Support for HTTP/3

[plowin]

What is this feature-request about?

In 2021, http/2 support was integrated to CF (issue). Since June 2022, http/3 is a proposed standard in RFC 9114, is supported by the major browser and offered by ~25% percent of webpages out there.

Looking at the implementation of h/2, it will probably be a cross-cutting concern with h/3 as well. Proposing to use this issue to align on plan across WGs and companies.

Please share your thoughts!

Tag your pair, your PM, and/or team!

• WG lead for App Runtime Platform: @ameowlia
• Our team is responsible for haproxy-boshrelease and willing to investigate necessary changes there (in front of gorouter)

[ameowlia]

👋 Hi @plowin,

This is the first effort I have seen to make this happen. Hopefully after the h2 effort, this will be much easier. When h2 was designed, we kept in mind that h3 would come eventually.

Here is a link to all(?) of the changes we made across CF to get http2 working. I suspect the same places will need to be updated for http3.

By default http2 traffic has to be encrypted. Since CF puts an envoy sidecar in front of apps to do TLS, all apps that want to do HTTP2 have to do h2c, which is a special unencrypted HTTP/2 version. I believe h3c is a similar protocol for HTTP/3. With a quick google search I could not find a golang implementation of h3c.

❓ Do other languages support h3c yet?

[plowin]

For go, it does not seem to be in the standard library yet and we have no experience with the library. Also no experience with other languages.

I mainly opened this to see what the community thinks about it and if there is any demand (yet).
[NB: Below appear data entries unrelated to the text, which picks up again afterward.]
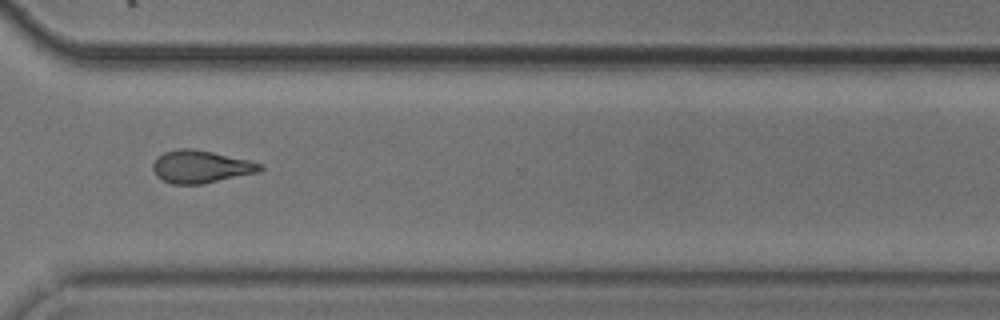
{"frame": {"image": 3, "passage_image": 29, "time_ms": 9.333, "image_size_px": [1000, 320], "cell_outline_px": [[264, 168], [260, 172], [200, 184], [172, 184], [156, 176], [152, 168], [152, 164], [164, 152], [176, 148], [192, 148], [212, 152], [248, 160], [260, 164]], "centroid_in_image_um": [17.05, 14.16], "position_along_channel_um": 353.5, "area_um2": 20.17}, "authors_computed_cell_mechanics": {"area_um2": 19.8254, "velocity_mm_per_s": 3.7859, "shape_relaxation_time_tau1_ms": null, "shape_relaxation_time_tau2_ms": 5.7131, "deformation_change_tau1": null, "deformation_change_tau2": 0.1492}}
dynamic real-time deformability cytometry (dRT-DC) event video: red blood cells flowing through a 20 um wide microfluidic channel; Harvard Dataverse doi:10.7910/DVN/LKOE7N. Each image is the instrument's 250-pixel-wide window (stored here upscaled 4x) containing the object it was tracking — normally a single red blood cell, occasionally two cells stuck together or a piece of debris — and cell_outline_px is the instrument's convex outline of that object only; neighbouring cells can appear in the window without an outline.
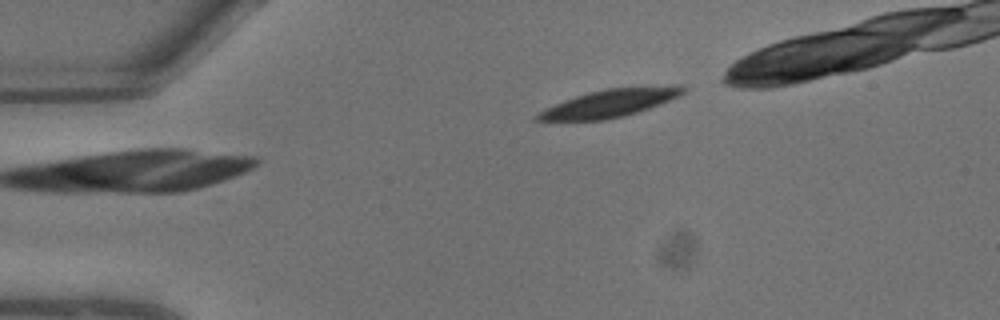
{"species": "common noctule bat (a hibernating species)", "species_latin": "Nyctalus noctula", "temperature_condition": "warm", "stored_images_in_passage": 4, "camera_frame_rate_fps": 3000, "um_per_image_px": 0.085, "animal": {"sex": "male", "body_mass_g": 13.3}, "frame": {"image": 1, "passage_image": 4, "time_ms": 1.0, "image_size_px": [1000, 320], "cell_outline_px": [[688, 88], [680, 96], [660, 104], [624, 116], [608, 120], [532, 120], [544, 108], [564, 100], [576, 96], [608, 88], [672, 84], [680, 84]], "centroid_in_image_um": [51.93, 8.74], "position_along_channel_um": 33.1, "area_um2": 23.64}}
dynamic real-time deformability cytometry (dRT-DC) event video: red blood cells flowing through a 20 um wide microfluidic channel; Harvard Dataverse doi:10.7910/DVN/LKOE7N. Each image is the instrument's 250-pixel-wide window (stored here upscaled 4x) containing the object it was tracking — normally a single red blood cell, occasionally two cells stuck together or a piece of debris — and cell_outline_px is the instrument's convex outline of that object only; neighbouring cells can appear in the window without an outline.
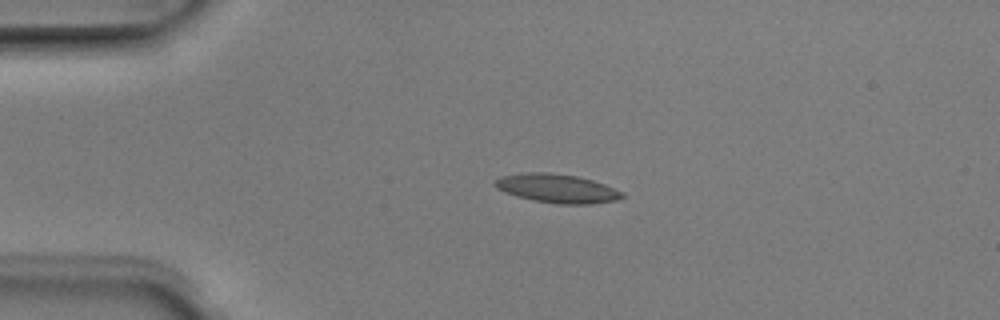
{"species": "Egyptian fruit bat (a non-hibernating species)", "species_latin": "Rousettus aegyptiacus", "temperature_condition": "room temperature", "stored_images_in_passage": 4, "camera_frame_rate_fps": 3000, "um_per_image_px": 0.085, "animal": {"sex": "male"}, "frame": {"image": 1, "passage_image": 3, "time_ms": 0.667, "image_size_px": [1000, 320], "cell_outline_px": [[624, 196], [616, 200], [588, 204], [560, 204], [536, 200], [516, 196], [504, 192], [496, 188], [492, 184], [500, 176], [528, 172], [548, 172], [576, 176], [592, 180], [604, 184], [624, 192]], "centroid_in_image_um": [47.33, 16.01], "position_along_channel_um": 37.7, "area_um2": 21.21}}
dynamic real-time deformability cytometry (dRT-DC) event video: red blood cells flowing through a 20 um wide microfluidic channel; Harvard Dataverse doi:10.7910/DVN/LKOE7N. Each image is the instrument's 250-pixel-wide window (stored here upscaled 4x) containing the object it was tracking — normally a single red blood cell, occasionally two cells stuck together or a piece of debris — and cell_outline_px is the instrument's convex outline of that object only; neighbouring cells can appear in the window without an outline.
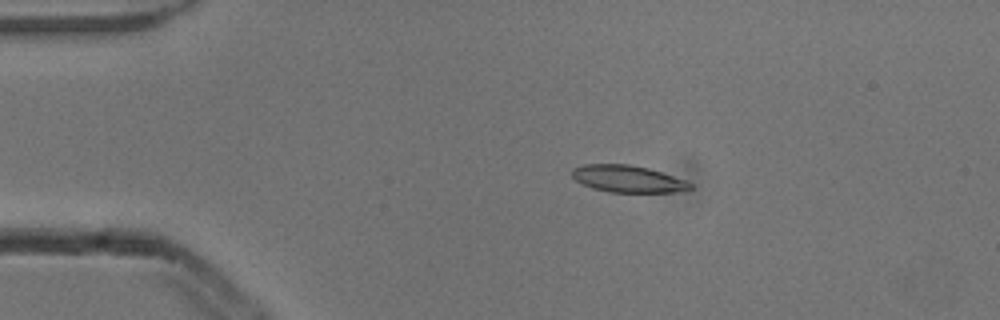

Our stakeholder are just raising interest out of curiosity but I am not aware of any use-case requiring h/3 within CF. Maybe we learn about some use-cases via this issue soon!

[maxmoehl]

Looking at the standards RFC9000 and RFC9001, it seems like QUIC is tightly coupled to TLS and using QUIC without TLS is not officially supported. It could be that we will only be able to support HTTP/3 from client to gorouter and not from gorouter to an app (at least not without major changes). The QUIC-WG website also clearly states that QUIC version 1 is

a UDP-based, stream-multiplexing, encrypted transport protocol.

From RFC9114:

This document defines HTTP/3: a mapping of HTTP semantics over the QUIC transport protocol, drawing heavily on the design of HTTP/2. HTTP/3 relies on QUIC to provide confidentiality and integrity protection of data; peer authentication; and reliable, in-order, per-stream delivery. While delegating stream lifetime and flow-control issues to QUIC, a binary framing similar to the HTTP/2 framing is used on each stream. Some HTTP/2 features are subsumed by QUIC, while other features are implemented atop QUIC.

To me this sounds like HTTP/2 and HTTP/3 are relatively close and we might just get away with using our h2 / h2c mix between gorouter and apps. The main benefits of QUIC are the native multiplexing, reduced TCP-head-of-line blocking and reduced latency through quicker handshakes. Since we are in a controlled environment with short roundtrip times, aggressive keepalive and (hopefully) no packet loss, the improvements might not be as drastic as they are in the public internet. I'd like to perform some performance tests that dis-/prove my theory.

Unless there are protocols that require HTTP/3 all the way (like gRPC does with HTTP/2) I don't see a compelling reason to support HTTP/3 between gorouter and apps, mainly due to the changes required to terminate TLS at the application (instead of envoy).